__Work task__
Copy all the entries below exactly, but not the pictures.
** Opening Supplied information block **
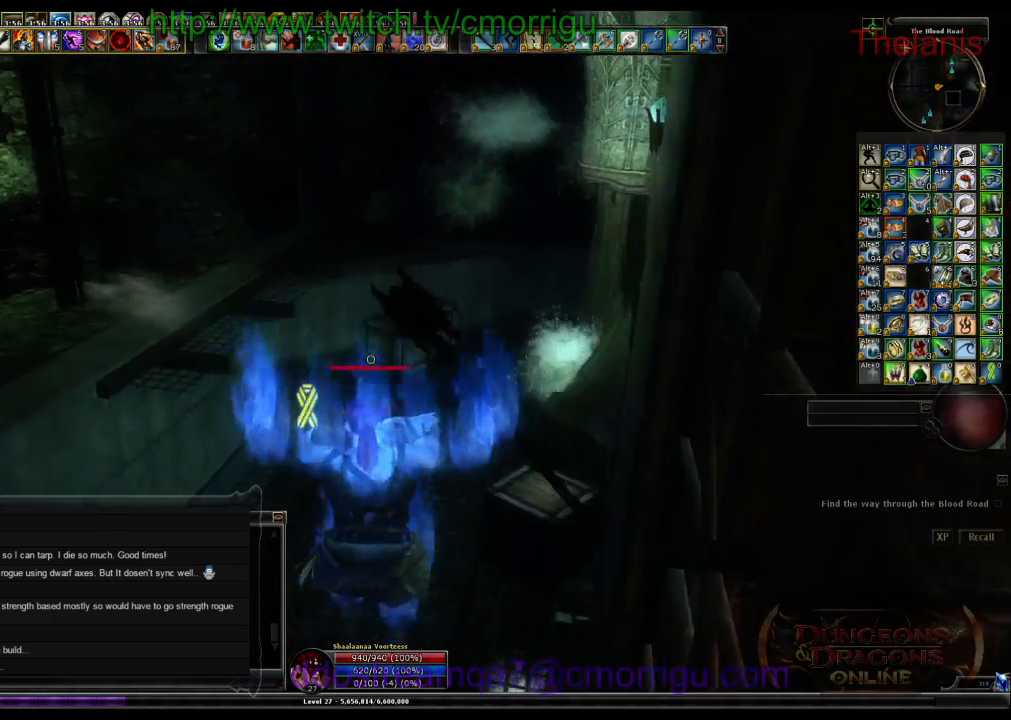
{"keys": ["w"], "events": []}
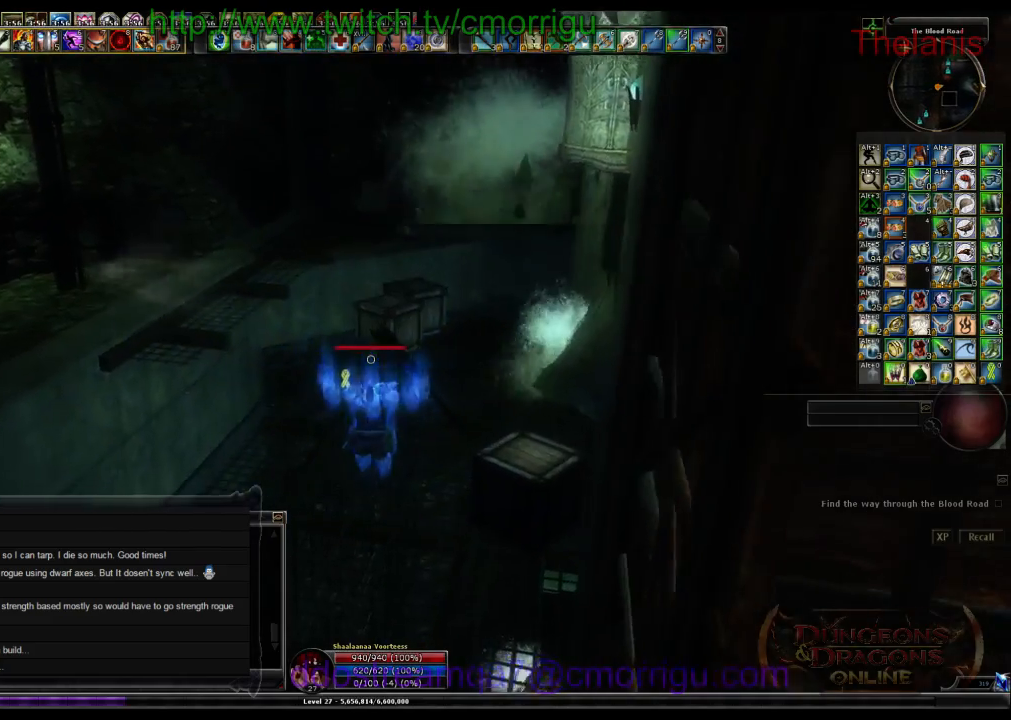
{"keys": ["w"], "events": []}
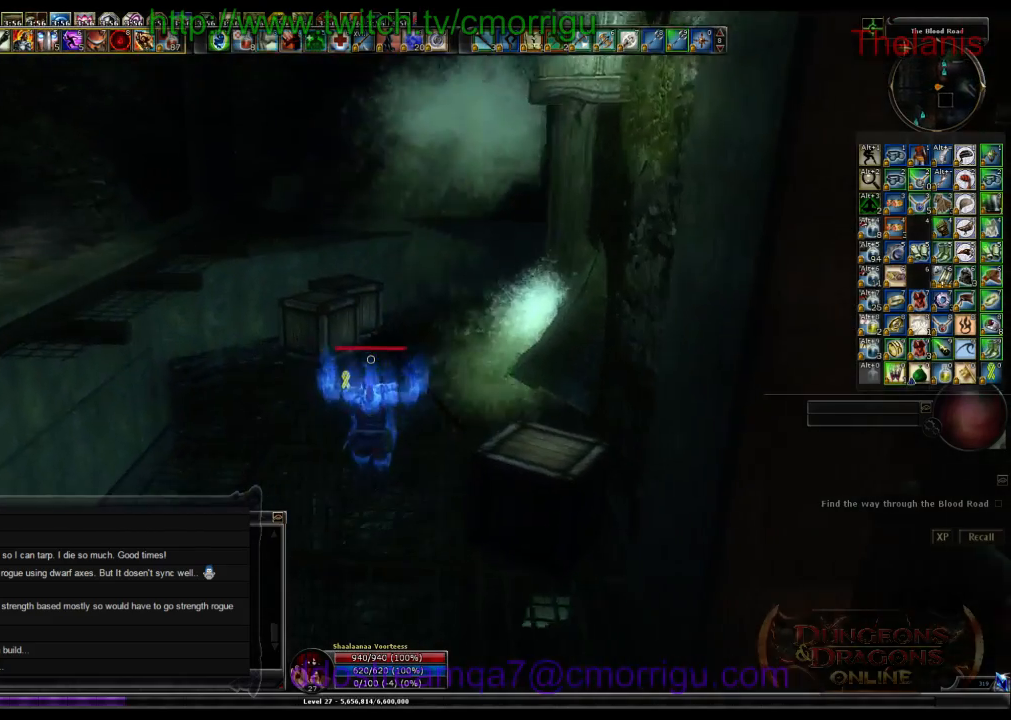
{"keys": ["w"], "events": []}
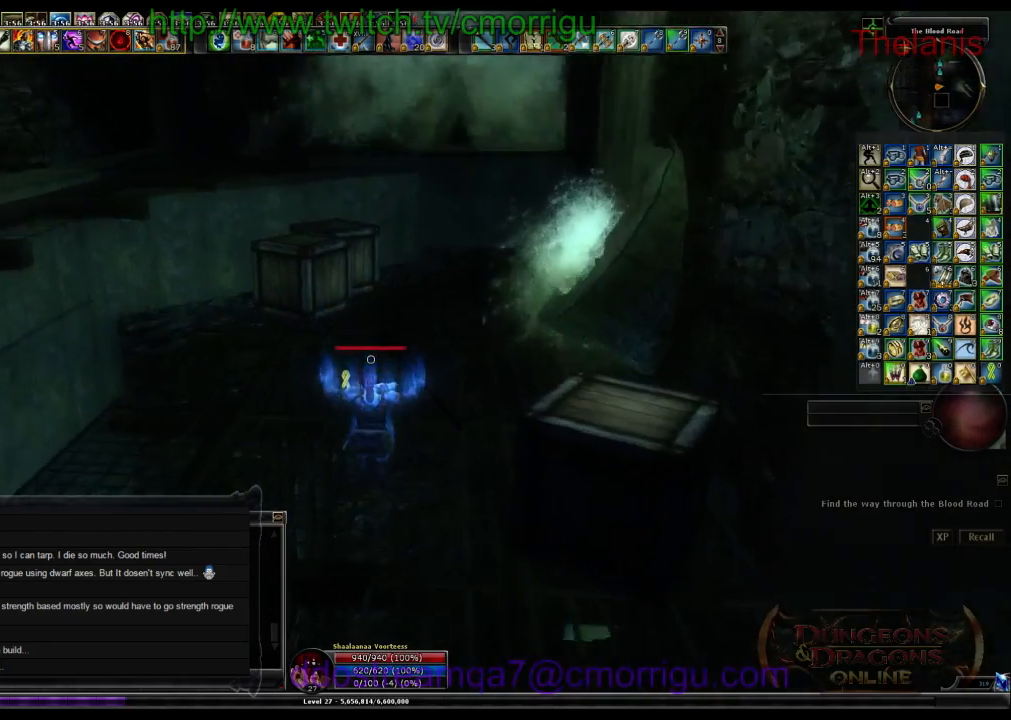
{"keys": ["w"], "events": []}
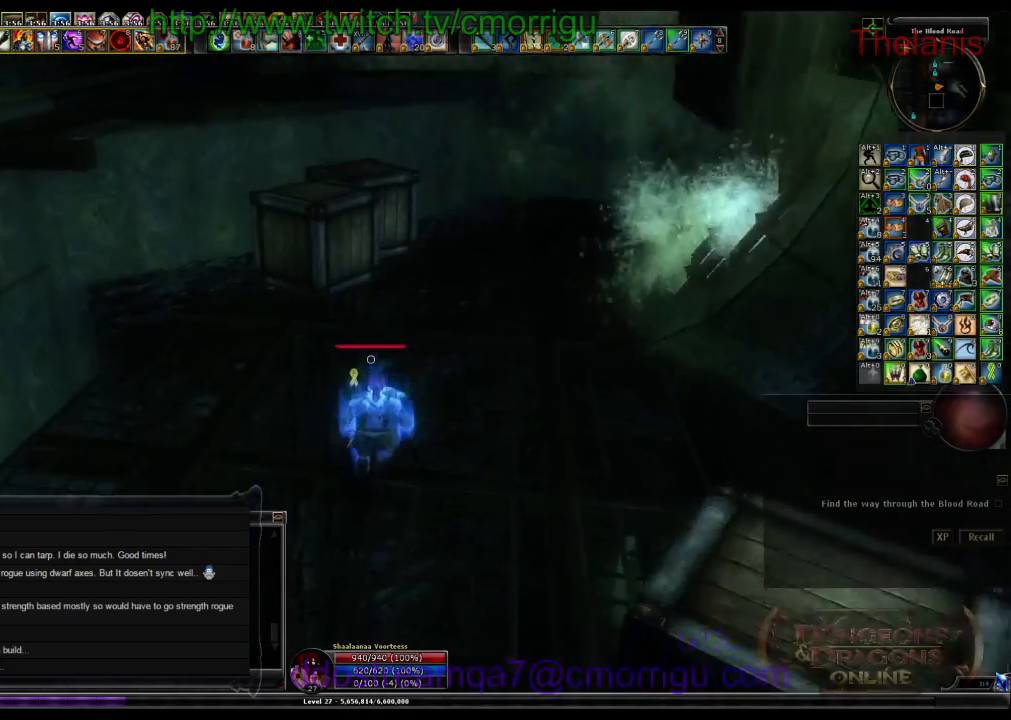
{"keys": ["w"], "events": [[200, "space", "down"], [500, "space", "up"]]}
** Closing Supplied information block **
__Result for this task__
{"keys": ["w"], "events": []}
{"keys": ["w"], "events": []}
{"keys": ["w"], "events": []}
{"keys": ["w"], "events": []}
{"keys": ["w"], "events": [[200, "space", "down"], [500, "space", "up"]]}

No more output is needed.